The researchers’ interest is not in protecting their work’s commercial value, but in maximizing its contribution to learning and humankind. The principle has long been realized through the university library, where faculty and students access vast quantities of texts to underwrite their research (without paying royalties at least to the journal authors). The principle has been expanded in the digital era with the move to open access to research, which I’ve often discussed in this column. And now, we are seeing how LLMs can act as a further resource for pursuing research goals. Among a number of ongoing initiatives, there’s the success of AlphaFold, an AI system developed by Google’s DeepMind, in solving the protein-folding puzzle for over 200 million protein structures involving amino acid sequences, which will greatly speed up drug discovery and treatment.

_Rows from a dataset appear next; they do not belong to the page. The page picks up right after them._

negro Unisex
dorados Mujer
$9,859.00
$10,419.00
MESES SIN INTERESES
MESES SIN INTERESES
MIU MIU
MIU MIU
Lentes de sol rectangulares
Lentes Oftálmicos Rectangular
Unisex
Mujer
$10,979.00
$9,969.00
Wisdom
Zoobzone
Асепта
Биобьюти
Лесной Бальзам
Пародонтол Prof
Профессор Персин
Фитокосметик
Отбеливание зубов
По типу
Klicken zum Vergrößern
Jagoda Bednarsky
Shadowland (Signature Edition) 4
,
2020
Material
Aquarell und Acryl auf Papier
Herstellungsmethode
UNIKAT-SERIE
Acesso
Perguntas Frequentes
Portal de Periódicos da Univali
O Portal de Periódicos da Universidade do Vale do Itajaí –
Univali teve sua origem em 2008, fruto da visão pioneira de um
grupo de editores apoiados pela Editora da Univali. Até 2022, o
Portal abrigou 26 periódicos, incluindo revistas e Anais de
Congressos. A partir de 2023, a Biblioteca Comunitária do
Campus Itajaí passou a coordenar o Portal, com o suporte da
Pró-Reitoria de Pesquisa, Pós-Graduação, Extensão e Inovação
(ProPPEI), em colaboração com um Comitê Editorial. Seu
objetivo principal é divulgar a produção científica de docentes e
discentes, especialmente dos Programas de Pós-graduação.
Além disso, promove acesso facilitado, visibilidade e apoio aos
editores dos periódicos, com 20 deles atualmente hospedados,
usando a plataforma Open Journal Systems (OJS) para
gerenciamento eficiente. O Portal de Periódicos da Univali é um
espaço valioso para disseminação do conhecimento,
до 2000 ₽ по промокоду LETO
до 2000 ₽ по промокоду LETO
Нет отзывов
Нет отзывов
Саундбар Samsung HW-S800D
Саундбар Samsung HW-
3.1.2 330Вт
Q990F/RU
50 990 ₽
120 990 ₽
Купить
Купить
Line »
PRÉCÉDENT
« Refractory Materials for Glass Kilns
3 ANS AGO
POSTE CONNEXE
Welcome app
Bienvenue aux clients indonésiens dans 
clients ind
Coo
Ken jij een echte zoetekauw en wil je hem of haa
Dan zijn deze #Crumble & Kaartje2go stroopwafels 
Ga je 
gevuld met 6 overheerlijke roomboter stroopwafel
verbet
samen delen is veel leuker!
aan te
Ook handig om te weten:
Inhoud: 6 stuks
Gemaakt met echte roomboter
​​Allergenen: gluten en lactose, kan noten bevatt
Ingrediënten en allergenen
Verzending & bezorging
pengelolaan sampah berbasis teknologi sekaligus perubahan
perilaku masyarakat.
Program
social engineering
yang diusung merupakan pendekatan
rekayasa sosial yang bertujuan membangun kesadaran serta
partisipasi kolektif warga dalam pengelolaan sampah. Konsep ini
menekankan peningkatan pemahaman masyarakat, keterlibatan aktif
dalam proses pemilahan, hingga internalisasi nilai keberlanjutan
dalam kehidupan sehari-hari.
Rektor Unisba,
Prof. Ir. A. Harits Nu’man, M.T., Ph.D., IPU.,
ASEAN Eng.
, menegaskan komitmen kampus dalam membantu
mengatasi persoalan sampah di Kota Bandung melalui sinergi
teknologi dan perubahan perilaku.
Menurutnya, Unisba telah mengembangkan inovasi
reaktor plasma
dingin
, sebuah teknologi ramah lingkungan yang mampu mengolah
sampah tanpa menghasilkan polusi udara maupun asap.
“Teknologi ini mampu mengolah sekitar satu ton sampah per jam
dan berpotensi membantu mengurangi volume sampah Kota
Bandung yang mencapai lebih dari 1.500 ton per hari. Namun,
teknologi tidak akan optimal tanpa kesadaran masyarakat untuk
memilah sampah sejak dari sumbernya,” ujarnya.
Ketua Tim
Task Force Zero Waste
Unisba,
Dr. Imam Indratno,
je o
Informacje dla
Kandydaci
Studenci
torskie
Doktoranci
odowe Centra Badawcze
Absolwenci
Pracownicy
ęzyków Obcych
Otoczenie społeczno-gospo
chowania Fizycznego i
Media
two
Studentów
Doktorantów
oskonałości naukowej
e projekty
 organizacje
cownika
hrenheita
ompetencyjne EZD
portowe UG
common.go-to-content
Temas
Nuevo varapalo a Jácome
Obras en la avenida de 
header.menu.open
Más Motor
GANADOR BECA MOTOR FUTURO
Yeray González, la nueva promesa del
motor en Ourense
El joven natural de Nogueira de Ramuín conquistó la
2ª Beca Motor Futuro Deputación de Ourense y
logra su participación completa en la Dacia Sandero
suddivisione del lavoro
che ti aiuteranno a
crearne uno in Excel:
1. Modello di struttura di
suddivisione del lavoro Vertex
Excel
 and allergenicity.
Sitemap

The research community, then, has a special interest in facilitating the development of LLMs that can support research in the public interest. What is encouraging, in this regard, are the growing number of open source LLMs that can be freely used, as is the expansion of open access to research which is, in effect, helping to enrich LLMs’ knowledge base and the factual grounding of these systems’ output. By the same token, this community should be no less concerned about how Elsevier, if not yet other publishers, is seeking to re-sell its publications to AI companies. Such moves to further commercialize research and scholarship, largely created at public expense, is bound to restrict researcher and public access to the resulting LLMs (see the Right to Research movement).

So when Bateman, Silverman, Grisham and others have their day in court, I see a need for something of a “public defender” to speak out on behalf of both the cultural traditions by which older works are transformed into new sources of knowledge through, in this case, publicly accessible LLMs. As LLMs continue to demonstrate extraordinary powers, their growth needs to be guided by the public benefits they can serve, which is very much in the original spirit of copyright law.

Comments

  1. LLMs should be used as digests or encyclopedias on steroids. That is, if an entire database is made accessible to a third-party AI system that transaction should be seen as the database being made accessible to a library or other institution. Copyright should remain with the copyright holders. LLMs should be allowed to summarize and quote and have the responsibility of giving credit where credit is due. And doing so correctly.

    If LLMs are to be used to solve problems they need access to large amounts of information to put all the pieces together in the puzzle. However, once those pieces are placed together credit should be given to all the human beings who created those puzzle pieces. In other words, the final product or solution is the result not solely of AI capabilities but of a collaboration of human input, human creation and ingenuity, and AI learning. AI puts the pieces together.

  2. P.S. It is also up to human beings to question the answers or solutions of an AI. If the AI is seen or accepted as infallible then that would present a huge problem for humankind.

  3. John Willinsky

    Thanks, Verna, I’m in full agreement on the importance of crediting sources, both as a reward and for verification purposes. I remain hopeful that, when it comes to research and scholarship as critical sources, the academic community will be supportive, if not insistent, on this right of access for LLM, given the potential benefits. I say insistent, as the scholarly publishers of this work, will have others ideas about further profiting from our work through AI access agreements.